** Opening Selected excerpt block **

The SCST documentation says to always start the LUN numbering at 0 for a target to be recognized, however, with our ESX hosts, we have another disk array on the same SAN with VMFS datastores. The other disk array also contains our boot disk which is LUN 0 -- by default the QLogic HBA BIOS looks for LUN 0 as the boot volume (you can set specific target(s) in the HBA BIOS settings). VMware ESX has “sparse LUN support” enabled by default, so the LUN numbers shouldn’t have to be sequential (it scans 0 to 255). We used a LUN number of 201 for the SSD volume and didn’t have any issues -- maybe other initiator types (Linux / Windows) need to start at 0?

In the above scstadmin commands, I used the ‘-set_grp_attr’ argument, it works, but it is not documented in the help output for the scstadmin command. It should be fixed in future versions.

** Closing Selected excerpt block **
** Opening Data section block **

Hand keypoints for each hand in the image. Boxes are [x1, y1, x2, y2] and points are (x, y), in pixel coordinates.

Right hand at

** Closing Data section block **
** Opening Data section block **

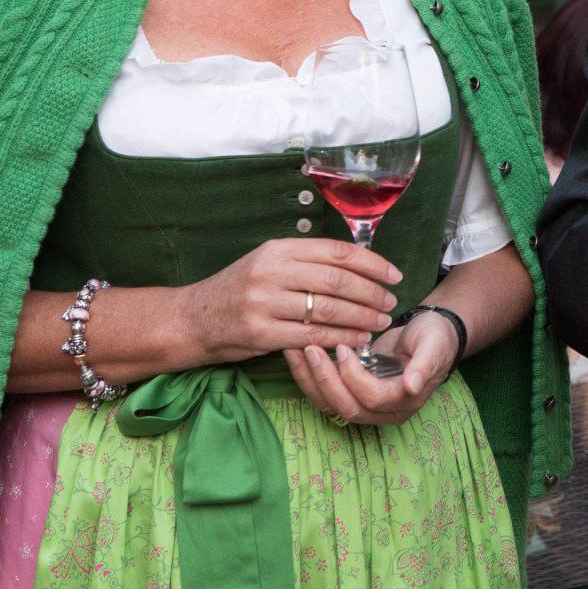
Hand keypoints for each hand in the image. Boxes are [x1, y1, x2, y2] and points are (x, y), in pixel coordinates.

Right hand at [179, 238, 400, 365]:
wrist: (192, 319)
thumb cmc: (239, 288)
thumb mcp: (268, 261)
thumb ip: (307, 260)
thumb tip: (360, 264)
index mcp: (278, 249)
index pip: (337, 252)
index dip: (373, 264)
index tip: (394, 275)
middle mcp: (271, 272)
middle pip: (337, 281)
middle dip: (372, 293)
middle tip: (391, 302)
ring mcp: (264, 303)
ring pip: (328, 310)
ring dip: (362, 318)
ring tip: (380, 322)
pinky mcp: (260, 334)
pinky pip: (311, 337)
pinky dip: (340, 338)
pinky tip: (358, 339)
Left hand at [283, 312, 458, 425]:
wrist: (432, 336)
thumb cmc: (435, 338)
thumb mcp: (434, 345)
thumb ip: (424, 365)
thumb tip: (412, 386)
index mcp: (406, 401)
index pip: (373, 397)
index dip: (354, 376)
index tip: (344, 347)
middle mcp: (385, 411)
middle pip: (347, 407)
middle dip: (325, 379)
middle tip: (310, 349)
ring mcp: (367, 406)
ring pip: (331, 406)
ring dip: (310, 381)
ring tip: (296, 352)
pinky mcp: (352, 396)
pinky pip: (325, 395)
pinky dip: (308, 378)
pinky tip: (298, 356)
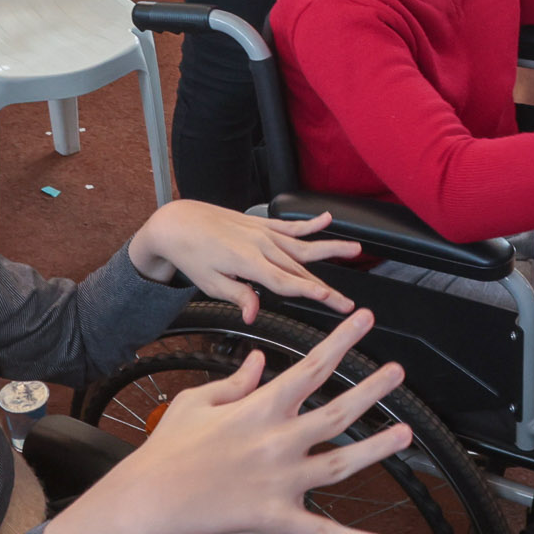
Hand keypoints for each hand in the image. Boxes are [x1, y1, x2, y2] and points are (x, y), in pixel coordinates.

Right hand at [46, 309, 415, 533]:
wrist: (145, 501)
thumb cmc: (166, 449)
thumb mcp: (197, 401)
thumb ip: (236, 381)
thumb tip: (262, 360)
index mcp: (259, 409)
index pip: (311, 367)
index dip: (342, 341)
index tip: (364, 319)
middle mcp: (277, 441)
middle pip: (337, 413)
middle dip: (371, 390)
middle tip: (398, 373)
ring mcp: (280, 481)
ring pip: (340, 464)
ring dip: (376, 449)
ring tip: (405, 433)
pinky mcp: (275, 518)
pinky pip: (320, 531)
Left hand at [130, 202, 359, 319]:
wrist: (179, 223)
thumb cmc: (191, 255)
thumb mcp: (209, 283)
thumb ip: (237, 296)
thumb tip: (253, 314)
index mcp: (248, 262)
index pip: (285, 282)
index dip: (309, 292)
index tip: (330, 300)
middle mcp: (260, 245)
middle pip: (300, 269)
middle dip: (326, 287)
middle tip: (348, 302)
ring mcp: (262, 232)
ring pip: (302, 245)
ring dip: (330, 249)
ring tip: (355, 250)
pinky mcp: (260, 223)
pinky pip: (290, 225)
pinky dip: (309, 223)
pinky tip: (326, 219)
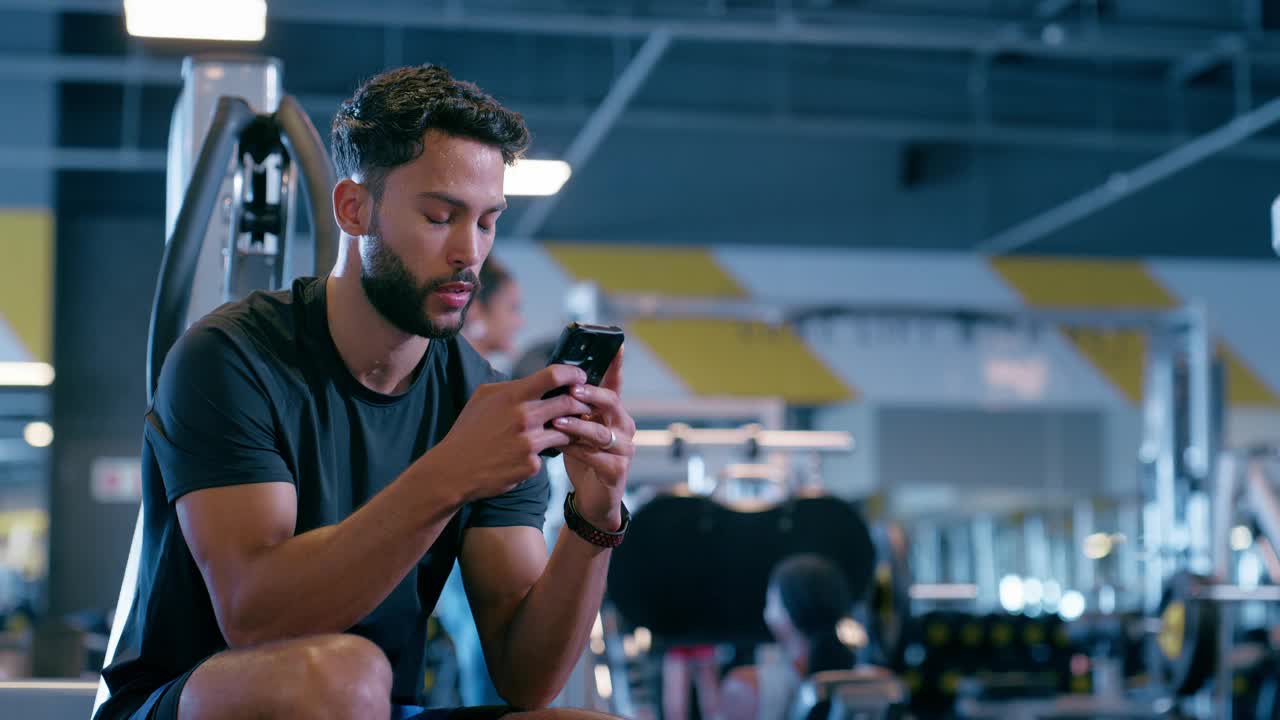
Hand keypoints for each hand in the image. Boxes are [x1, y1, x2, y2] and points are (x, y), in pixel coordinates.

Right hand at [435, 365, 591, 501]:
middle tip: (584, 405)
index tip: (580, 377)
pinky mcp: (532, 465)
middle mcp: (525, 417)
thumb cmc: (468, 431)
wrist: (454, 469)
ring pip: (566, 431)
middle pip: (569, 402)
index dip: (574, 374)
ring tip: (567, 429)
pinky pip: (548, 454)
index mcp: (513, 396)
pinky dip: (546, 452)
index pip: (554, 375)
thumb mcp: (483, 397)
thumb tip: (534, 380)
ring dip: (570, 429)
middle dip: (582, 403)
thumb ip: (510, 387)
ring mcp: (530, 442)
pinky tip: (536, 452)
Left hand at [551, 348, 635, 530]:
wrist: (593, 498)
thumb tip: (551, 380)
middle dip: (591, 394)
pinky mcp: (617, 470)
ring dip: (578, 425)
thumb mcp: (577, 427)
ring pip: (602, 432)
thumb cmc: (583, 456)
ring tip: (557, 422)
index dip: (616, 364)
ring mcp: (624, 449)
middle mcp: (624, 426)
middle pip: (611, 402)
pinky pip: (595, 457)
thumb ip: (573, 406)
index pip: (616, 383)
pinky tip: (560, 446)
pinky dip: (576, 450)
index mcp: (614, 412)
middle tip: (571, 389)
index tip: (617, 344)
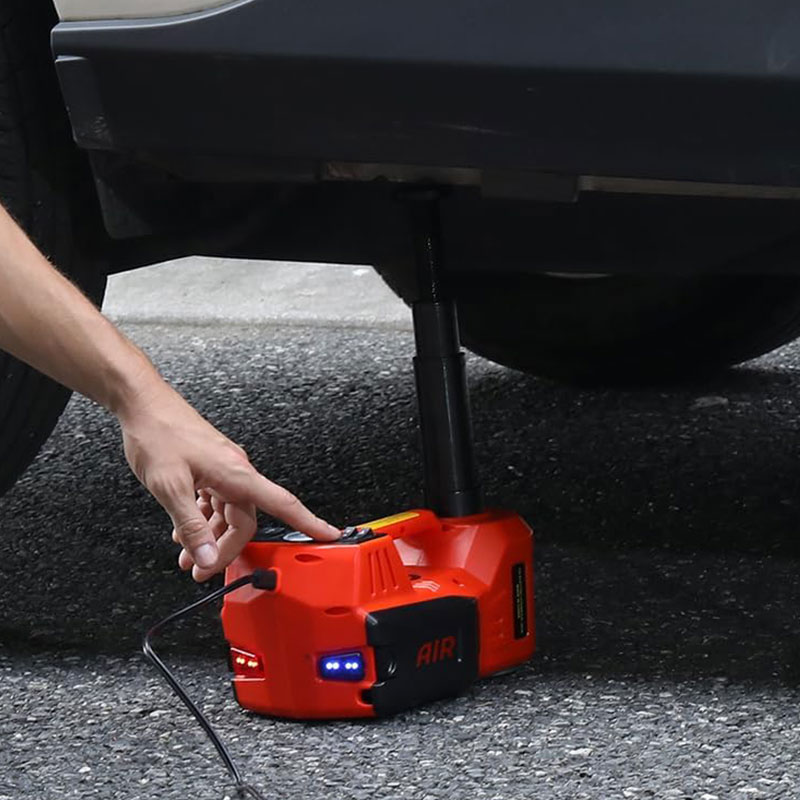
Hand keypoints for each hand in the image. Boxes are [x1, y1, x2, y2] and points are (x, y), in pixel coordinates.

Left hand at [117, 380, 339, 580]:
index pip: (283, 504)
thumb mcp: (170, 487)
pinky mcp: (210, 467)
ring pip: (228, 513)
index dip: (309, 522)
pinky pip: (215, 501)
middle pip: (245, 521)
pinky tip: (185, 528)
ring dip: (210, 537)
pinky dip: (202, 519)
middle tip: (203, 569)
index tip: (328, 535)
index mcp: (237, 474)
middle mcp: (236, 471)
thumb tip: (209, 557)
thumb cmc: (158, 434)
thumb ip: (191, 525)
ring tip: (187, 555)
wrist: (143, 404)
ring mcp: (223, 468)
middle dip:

** Closing Data section block **
** Opening Data section block **

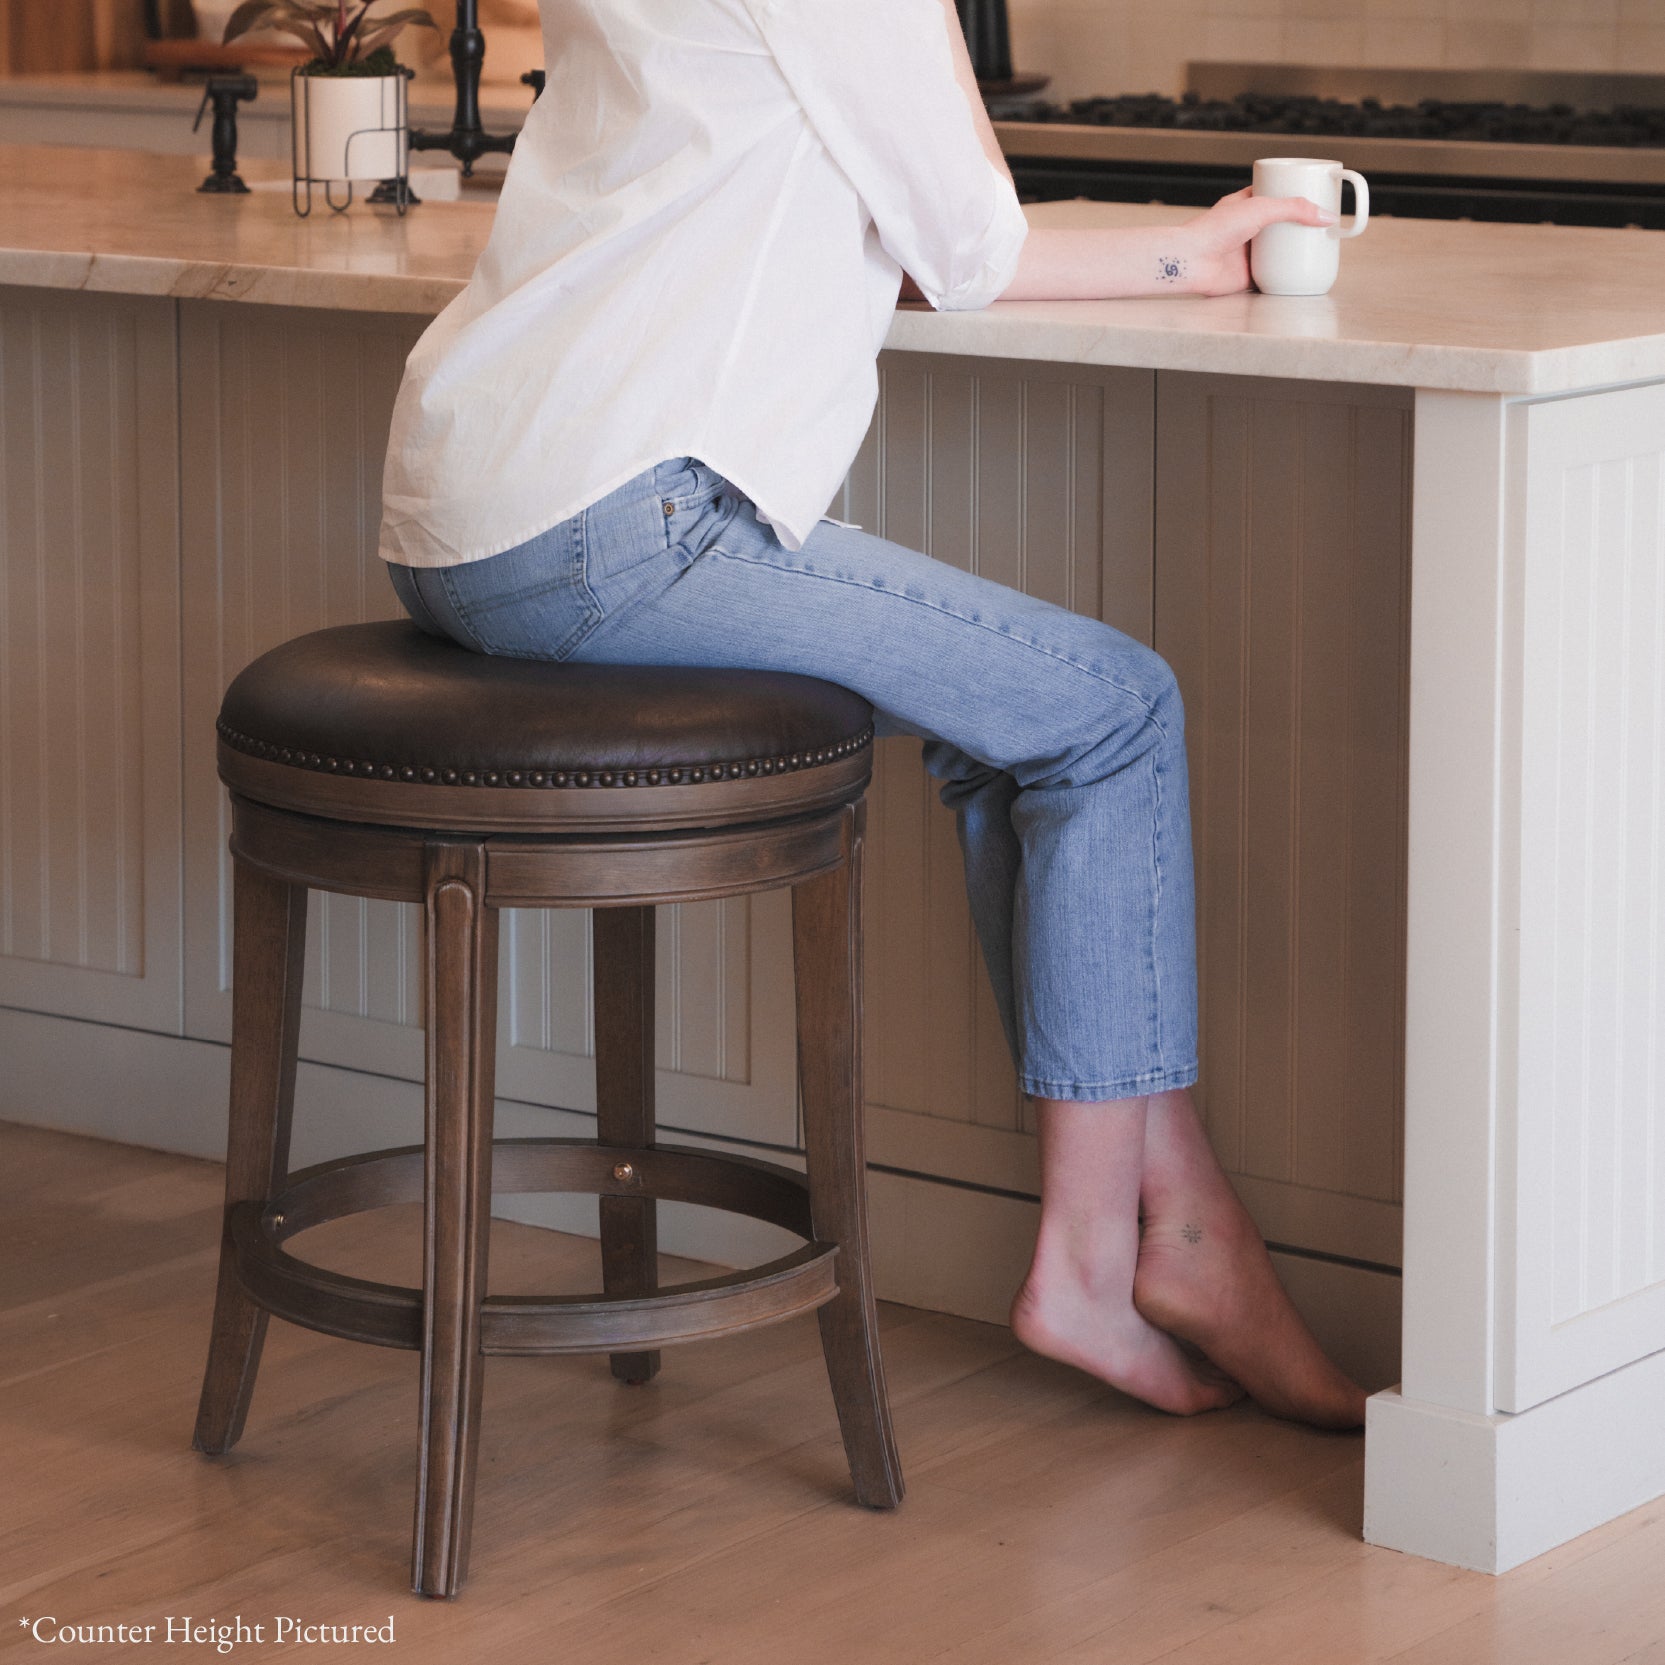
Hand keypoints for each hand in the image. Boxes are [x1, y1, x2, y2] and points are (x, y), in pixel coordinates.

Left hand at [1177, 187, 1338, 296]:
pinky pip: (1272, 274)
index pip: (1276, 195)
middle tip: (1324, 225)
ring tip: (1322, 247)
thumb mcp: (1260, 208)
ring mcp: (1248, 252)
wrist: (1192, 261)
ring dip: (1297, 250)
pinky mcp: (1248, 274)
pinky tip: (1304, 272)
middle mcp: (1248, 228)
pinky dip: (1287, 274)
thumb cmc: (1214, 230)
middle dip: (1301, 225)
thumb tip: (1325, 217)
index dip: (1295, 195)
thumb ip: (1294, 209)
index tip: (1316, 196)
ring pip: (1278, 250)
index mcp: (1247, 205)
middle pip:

** Closing Data section block **

**Study questions:**
(a) Quote the SCST excerpt from "The SCST documentation" to "in future versions.".
(b) List each distinct number that appears in the SCST excerpt.

**Task solutions:**
(a)
The SCST documentation says to always start the LUN numbering at 0 for a target to be recognized, however, with our ESX hosts, we have another disk array on the same SAN with VMFS datastores. The other disk array also contains our boot disk which is LUN 0 -- by default the QLogic HBA BIOS looks for LUN 0 as the boot volume (you can set specific target(s) in the HBA BIOS settings). VMware ESX has “sparse LUN support” enabled by default, so the LUN numbers shouldn’t have to be sequential (it scans 0 to 255). We used a LUN number of 201 for the SSD volume and didn’t have any issues -- maybe other initiator types (Linux / Windows) need to start at 0?

In the above scstadmin commands, I used the ‘-set_grp_attr’ argument, it works, but it is not documented in the help output for the scstadmin command. It should be fixed in future versions.

(b) 0, 255, 201